**Exercise details**
Extract every line starting at the line that contains "Este diálogo nos" and ending with the final line of the data, inclusive; give only those lines, word for word.
***** Data listing *****
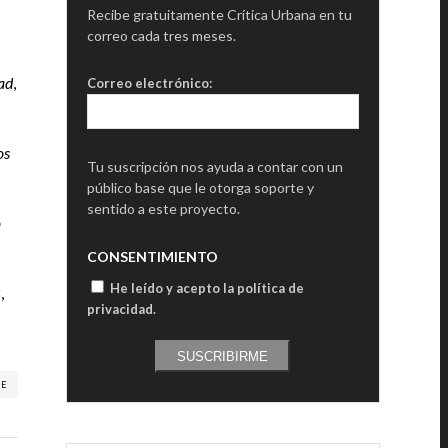
Recibe gratuitamente Crítica Urbana en tu
correo cada tres meses.
ad
,
Correo electrónico:
os
Tu suscripción nos ayuda a contar con un
público base que le otorga soporte y
sentido a este proyecto.
o
CONSENTIMIENTO
He leído y acepto la política de
,
privacidad
.
SUSCRIBIRME
RE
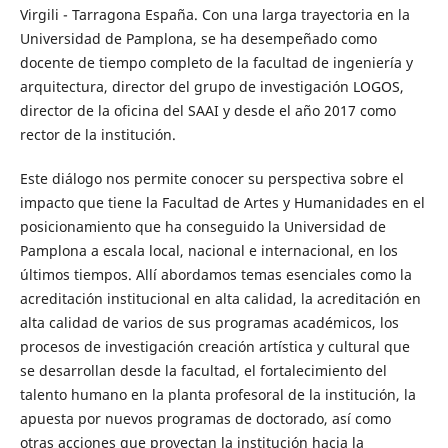
Virgili - Tarragona España. Con una larga trayectoria en la
Universidad de Pamplona, se ha desempeñado como
docente de tiempo completo de la facultad de ingeniería y
arquitectura, director del grupo de investigación LOGOS,
director de la oficina del SAAI y desde el año 2017 como
rector de la institución.
Este diálogo nos permite conocer su perspectiva sobre el
impacto que tiene la Facultad de Artes y Humanidades en el
posicionamiento que ha conseguido la Universidad de
Pamplona a escala local, nacional e internacional, en los
últimos tiempos. Allí abordamos temas esenciales como la
acreditación institucional en alta calidad, la acreditación en
alta calidad de varios de sus programas académicos, los
procesos de investigación creación artística y cultural que
se desarrollan desde la facultad, el fortalecimiento del
talento humano en la planta profesoral de la institución, la
apuesta por nuevos programas de doctorado, así como
otras acciones que proyectan la institución hacia la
*****
**Result**
Este diálogo nos permite conocer su perspectiva sobre el
impacto que tiene la Facultad de Artes y Humanidades en el
posicionamiento que ha conseguido la Universidad de
Pamplona a escala local, nacional e internacional, en los
últimos tiempos. Allí abordamos temas esenciales como la
acreditación institucional en alta calidad, la acreditación en
alta calidad de varios de sus programas académicos, los
procesos de investigación creación artística y cultural que
se desarrollan desde la facultad, el fortalecimiento del
talento humano en la planta profesoral de la institución, la
apuesta por nuevos programas de doctorado, así como
otras acciones que proyectan la institución hacia la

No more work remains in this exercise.